When uploading, Ente will ignore exact duplicate files. This allows you to resume interrupted uploads, or drag and drop the same folder, or reinstall the app, and expect Ente to automatically skip duplicates and only add new files.
The duplicate detection works slightly differently on each platform, to cater to the platform's nuances.
Mobile
On iOS, a hash will be used to detect exact duplicates. If the duplicate is being uploaded to an album where a photo with the same hash already exists, then the duplicate will be skipped. If it is being uploaded to a different album, then a symlink will be created (so no actual data will need to be uploaded, just a symlink will be created to the existing file).
On Android also, a hash check is used. But unlike iOS, the native Android filesystem behaviour is to keep physical copies if the same photo is in different albums. So Ente does the same: duplicates to same album will be skipped, duplicates when going to separate albums will create copies.
Web and desktop
On laptops (i.e. when using the Ente web or desktop app), in addition to a hash check, the file name is also used. The assumption is that the user wishes to keep two copies if they have the same file but with different names.
Thus a file will be considered a duplicate and skipped during upload if a file with the same name and hash already exists in the album.
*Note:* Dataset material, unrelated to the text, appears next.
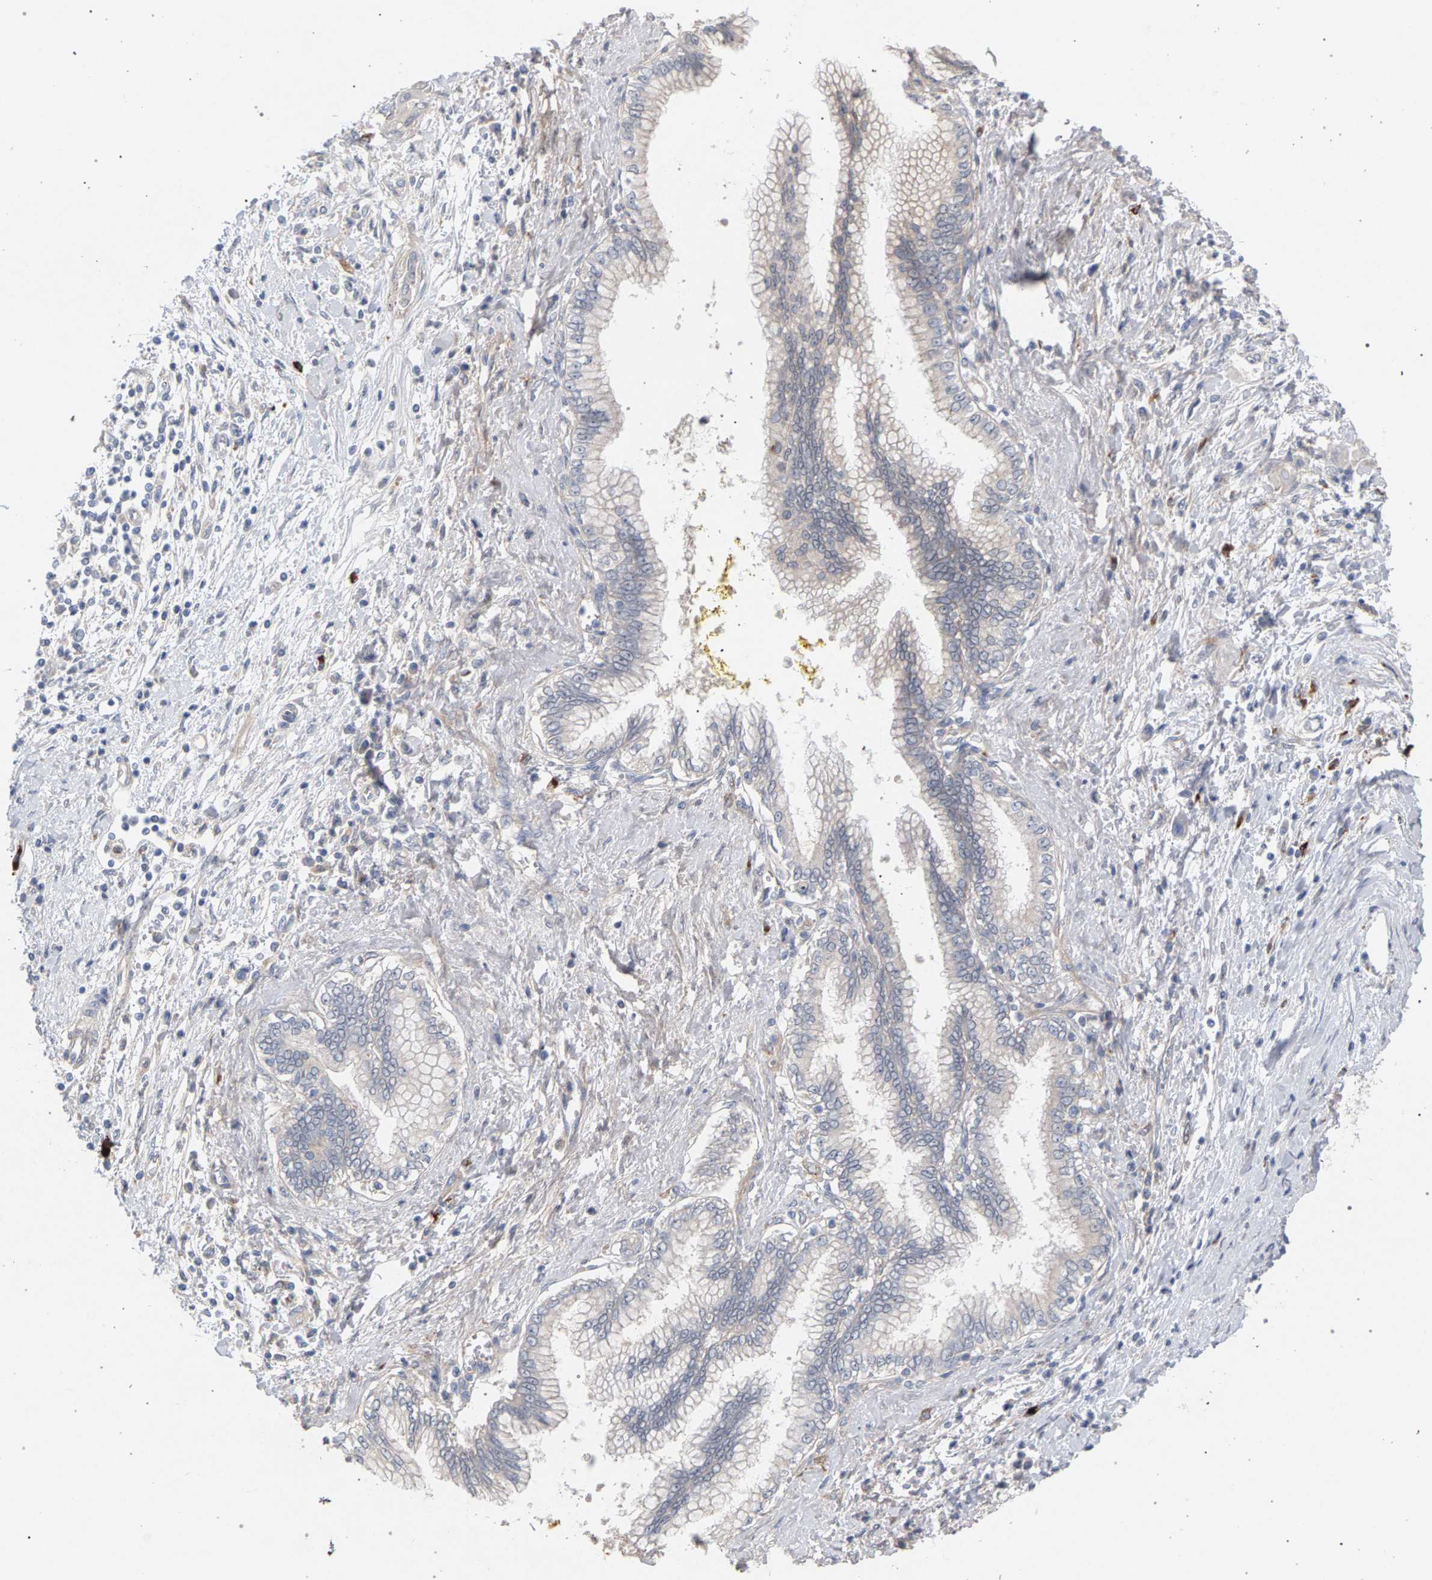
{"staining": {"intensity": "negative", "quantity": "none", "location": "none"}, "tissue": "pancreatic cancer", "cell_type": "Tumor cells", "image_type": "cancer", "snomed": [{"axis": "morphology", "description": "Adenocarcinoma, NOS"}, {"axis": "topography", "description": "Pancreas"}], "caption": "The histopathology image exhibits no significant positivity in tumor cells of pancreatic cancer. (DAB immunohistochemistry with hematoxylin counter stain).", "gene": "MAMDC2", "patient": {"sex": "male", "age": 58}}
And if you're trying to upload it to a different album (i.e. the same file with the same name already exists in a different album), then a symlink to the existing file will be created. This is similar to what happens when you do "Add to album", and the actual files are not re-uploaded.
Manual deduplication
Ente provides a tool for manual de-duplication in Settings → Backup → Free up space → Remove duplicates. This is useful if you have an existing library with duplicates across different albums, but wish to keep only one copy.
During this operation, Ente will discard duplicates across all albums, retain a single copy, and add symlinks to this copy within all existing albums. So your existing album structure remains unchanged, while the space consumed by the duplicate data is freed up.
Filtering similar images
Ente also provides a tool for manual removal of images that are similar, but not the exact same, using our private ML. This feature can be found in Settings → Backup → Free up space → Similar images. This is useful if you've taken a lot of similar photos, potentiall even in different albums, and want to keep only the best ones.
During this filtering process you can choose which photos to keep and which to delete for each set of similar images. Ente will then automatically add symlinks for the kept photos to any albums that only had the deleted images. This way you can easily prune similar images, without worrying about accidentally removing the best ones from a certain album.
Adding to Ente album creates symlinks
Note that once a file is in Ente, adding it to another Ente album will create a symlink, so that you can add it to as many albums as you wish but storage will only be counted once.